Of course there was nothing there. That was the point. She would pull that vivid cloth aside and there would be a terrible absence waiting for her, the emptiness where her baby grew. It used to lurk inside her, like a hollow in her heart. Now it was here, expressing itself. Taking itself literally. Coming to take her away.

She was terrified, entirely. She could barely bring herself to move. It couldn't call, it had no mouth except the bells' mouths where their clappers swung like knives to cut at her; but it sucked at her, and she tottered towards it because she had no choice. It would swallow her down like a whirlpool, manifest and appalling, and she was doomed and almost glad of it, and—

And there was suddenly a strong stout arm to block her, tangling with her own; and a voice that said, ‘Whoa there, Georgie, where are you going?'

She was lifting her arm, either to point or to appeal –
come and get me, reach out, you can do it, you're a big boy now
– but it was the wrong arm, the one that bled, because Mary was gripping the other.
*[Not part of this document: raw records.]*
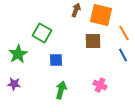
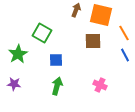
blue line: moved 2 px right
green arrow: moved 4 px left, 4 px up
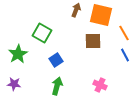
blue square: rotated 32 degrees counterclockwise
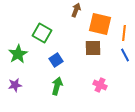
orange square: moved 1 px left, 9 px down
orange line: rotated 35 degrees clockwise
brown square: moved 7 px down
purple star: moved 1 px right, 1 px down; rotated 16 degrees counterclockwise
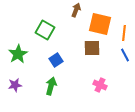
green square: moved 3 px right, 3 px up
brown square: moved 1 px left
green arrow: moved 6 px left
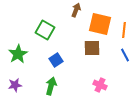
orange line: moved 3 px up
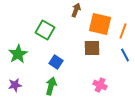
orange line: moved 1 px left, 1 px down; rotated 14 degrees clockwise
blue square: moved 2 px down; rotated 24 degrees counterclockwise
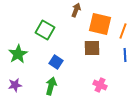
blue line: rotated 24 degrees clockwise
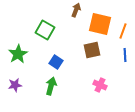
brown square: moved 2 px down; rotated 12 degrees counterclockwise
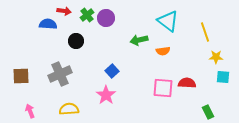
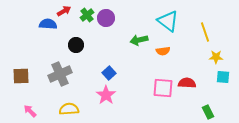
red arrow: rotated 40 degrees counterclockwise
black circle: moved 4 px down
blue square: moved 3 px left, 2 px down
pink arrow: rotated 24 degrees counterclockwise
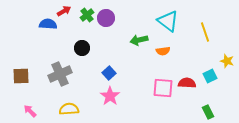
black circle: moved 6 px right, 3 px down
yellow star: moved 11 px right, 4 px down; rotated 16 degrees clockwise
cyan square: moved 13 px left, 1 px up; rotated 32 degrees counterclockwise
pink star: moved 4 px right, 1 px down
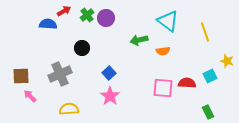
pink arrow: moved 15 px up
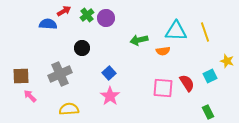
cyan triangle: moved 8 px right, 10 px down; rotated 35 degrees counterclockwise
red semicircle: rotated 54 degrees clockwise
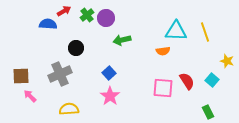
green arrow: moved 17 px left
black circle: moved 6 px left
cyan square: moved 2 px right, 4 px down; rotated 24 degrees counterclockwise
red semicircle: moved 2 px up
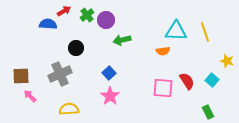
purple circle: moved 2 px down
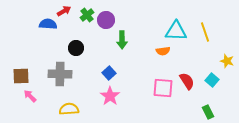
green arrow: rotated 78 degrees counterclockwise
gray cross: rotated 25 degrees clockwise
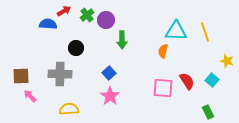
orange semicircle: rotated 112 degrees clockwise
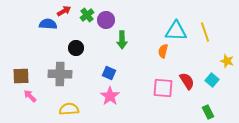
blue square: rotated 24 degrees counterclockwise
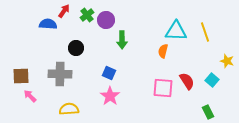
red arrow: rotated 24 degrees counterclockwise
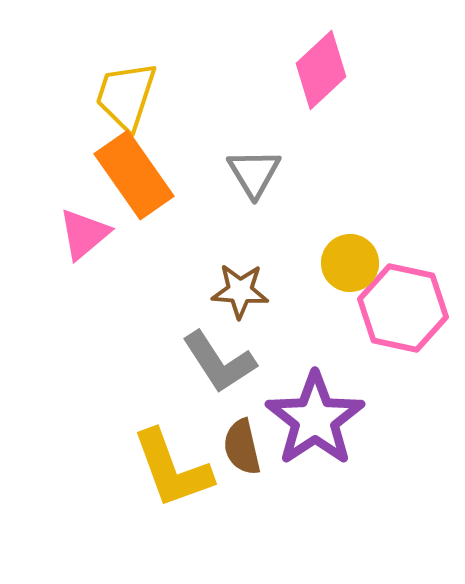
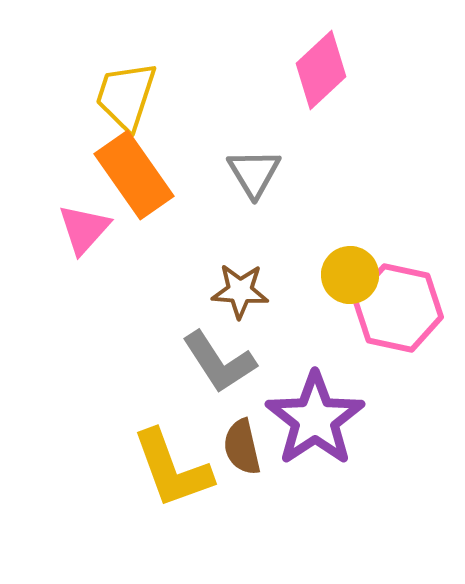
pink triangle: moved 5 px up; rotated 8 degrees counterclockwise
yellow circle: moved 12 px down
pink hexagon: moved 5 px left
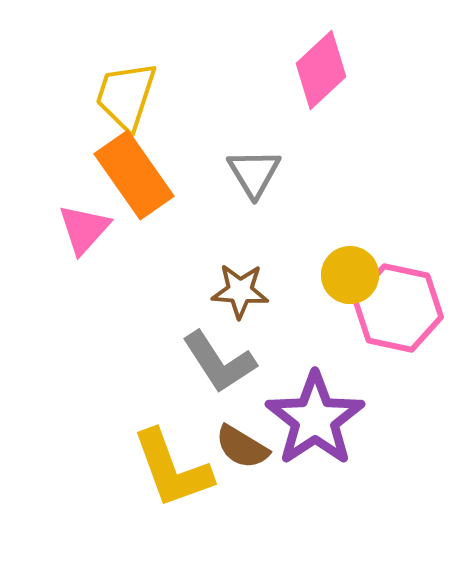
brown semicircle: rotated 46 degrees counterclockwise
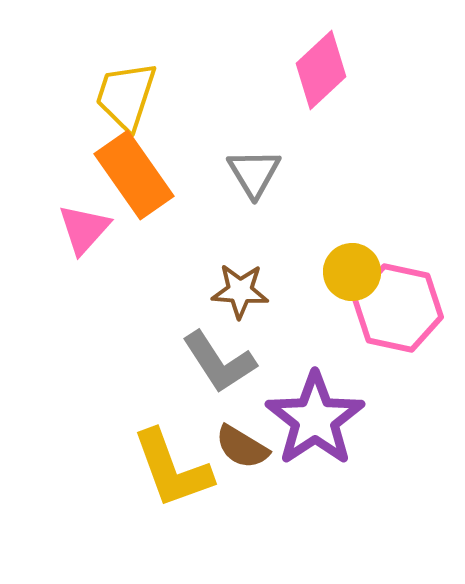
yellow circle: moved 2 px right, 3 px up
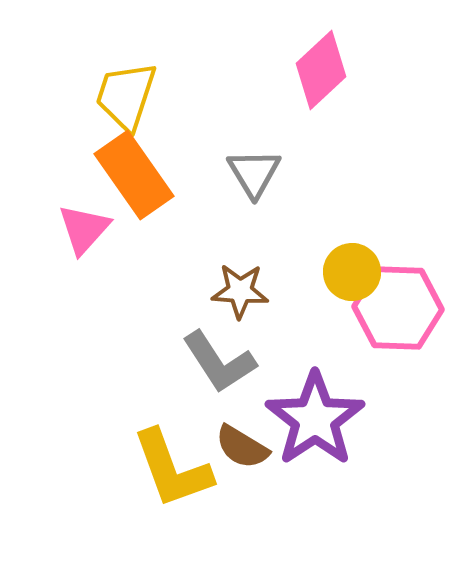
pink hexagon: rotated 10 degrees counterclockwise
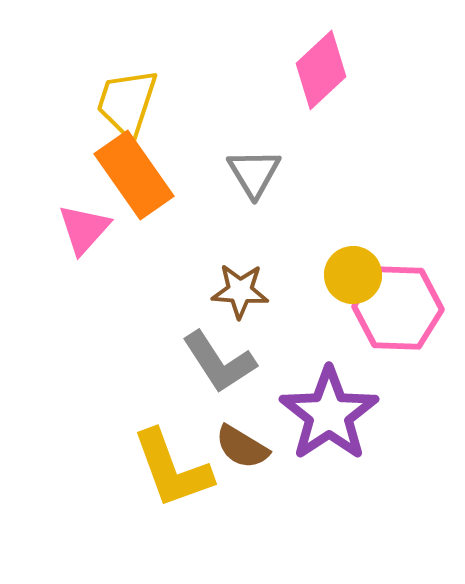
yellow trapezoid: moved 1 px right, 7 px down
yellow circle: moved 1 px right, 3 px down
purple star: moved 14 px right, 5 px up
‘Hullo, have those cuts opened up again? That's nastier than I thought. I'd better put some stitches in there. Come on back to the bathroom, dear, I'll clean it up for you and have a better look . . .'

Almost, she wanted to protest. But when she looked again, the fabric hung down like a curtain over wood and glass and nothing, no movement in it now, no figure hiding, waiting, reaching. She shuddered, and let herself be blindly led away.